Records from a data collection

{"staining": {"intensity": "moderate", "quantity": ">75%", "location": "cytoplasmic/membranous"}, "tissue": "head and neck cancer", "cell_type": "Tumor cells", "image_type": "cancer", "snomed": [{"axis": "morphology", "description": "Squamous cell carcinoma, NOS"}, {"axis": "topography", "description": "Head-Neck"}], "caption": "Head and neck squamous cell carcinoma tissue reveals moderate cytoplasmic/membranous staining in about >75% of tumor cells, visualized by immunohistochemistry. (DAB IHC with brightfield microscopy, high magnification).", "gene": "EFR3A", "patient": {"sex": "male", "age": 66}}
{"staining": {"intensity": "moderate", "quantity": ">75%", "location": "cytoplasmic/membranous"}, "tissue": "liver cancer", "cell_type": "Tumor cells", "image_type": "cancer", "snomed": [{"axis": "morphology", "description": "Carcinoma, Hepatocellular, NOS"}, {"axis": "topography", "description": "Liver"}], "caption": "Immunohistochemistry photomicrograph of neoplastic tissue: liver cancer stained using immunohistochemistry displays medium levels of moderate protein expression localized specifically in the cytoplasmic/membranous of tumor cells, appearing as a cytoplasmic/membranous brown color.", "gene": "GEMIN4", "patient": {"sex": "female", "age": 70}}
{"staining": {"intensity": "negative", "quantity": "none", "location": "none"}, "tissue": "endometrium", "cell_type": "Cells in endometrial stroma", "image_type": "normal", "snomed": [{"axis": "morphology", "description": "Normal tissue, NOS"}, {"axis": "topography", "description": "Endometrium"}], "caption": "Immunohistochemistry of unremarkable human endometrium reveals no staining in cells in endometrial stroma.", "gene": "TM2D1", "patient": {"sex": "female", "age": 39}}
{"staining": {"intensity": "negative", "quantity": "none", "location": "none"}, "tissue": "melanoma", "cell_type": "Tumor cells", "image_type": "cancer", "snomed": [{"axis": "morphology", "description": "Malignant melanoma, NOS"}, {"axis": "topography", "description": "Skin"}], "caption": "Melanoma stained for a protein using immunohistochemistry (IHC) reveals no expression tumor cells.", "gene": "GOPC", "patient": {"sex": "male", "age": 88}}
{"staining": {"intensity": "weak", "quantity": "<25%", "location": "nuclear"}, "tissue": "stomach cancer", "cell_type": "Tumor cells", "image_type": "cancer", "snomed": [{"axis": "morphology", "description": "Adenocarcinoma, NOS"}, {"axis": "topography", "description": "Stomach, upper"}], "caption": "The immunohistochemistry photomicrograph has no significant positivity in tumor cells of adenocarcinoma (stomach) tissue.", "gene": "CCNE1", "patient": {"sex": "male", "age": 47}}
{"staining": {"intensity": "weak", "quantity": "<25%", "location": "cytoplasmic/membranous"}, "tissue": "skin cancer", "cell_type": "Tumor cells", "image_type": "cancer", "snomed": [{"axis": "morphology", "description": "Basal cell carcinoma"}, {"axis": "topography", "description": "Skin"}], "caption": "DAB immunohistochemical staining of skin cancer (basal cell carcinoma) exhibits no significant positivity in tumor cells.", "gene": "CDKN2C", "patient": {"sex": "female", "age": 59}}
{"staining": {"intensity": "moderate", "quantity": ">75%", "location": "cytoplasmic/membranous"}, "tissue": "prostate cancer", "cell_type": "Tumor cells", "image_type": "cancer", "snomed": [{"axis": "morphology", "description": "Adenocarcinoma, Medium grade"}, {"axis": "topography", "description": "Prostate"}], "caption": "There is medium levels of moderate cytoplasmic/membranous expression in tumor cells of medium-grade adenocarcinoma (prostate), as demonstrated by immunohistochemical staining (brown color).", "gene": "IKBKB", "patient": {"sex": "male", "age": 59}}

## Assigned task
Given the records above, return exactly the lines starting at the line containing "immunohistochemistry photomicrograph has" and ending at the line containing "immunohistochemical staining of", including both.

## Written answer
{"staining": {"intensity": "weak", "quantity": "<25%", "location": "nuclear"}, "tissue": "stomach cancer", "cell_type": "Tumor cells", "image_type": "cancer", "snomed": [{"axis": "morphology", "description": "Adenocarcinoma, NOS"}, {"axis": "topography", "description": "Stomach, upper"}], "caption": "The immunohistochemistry photomicrograph has no significant positivity in tumor cells of adenocarcinoma (stomach) tissue.", "gene": "CCNE1", "patient": {"sex": "male", "age": 47}}
{"staining": {"intensity": "weak", "quantity": "<25%", "location": "cytoplasmic/membranous"}, "tissue": "skin cancer", "cell_type": "Tumor cells", "image_type": "cancer", "snomed": [{"axis": "morphology", "description": "Basal cell carcinoma"}, {"axis": "topography", "description": "Skin"}], "caption": "DAB immunohistochemical staining of skin cancer (basal cell carcinoma) exhibits no significant positivity in tumor cells.", "gene": "CDKN2C", "patient": {"sex": "female", "age": 59}}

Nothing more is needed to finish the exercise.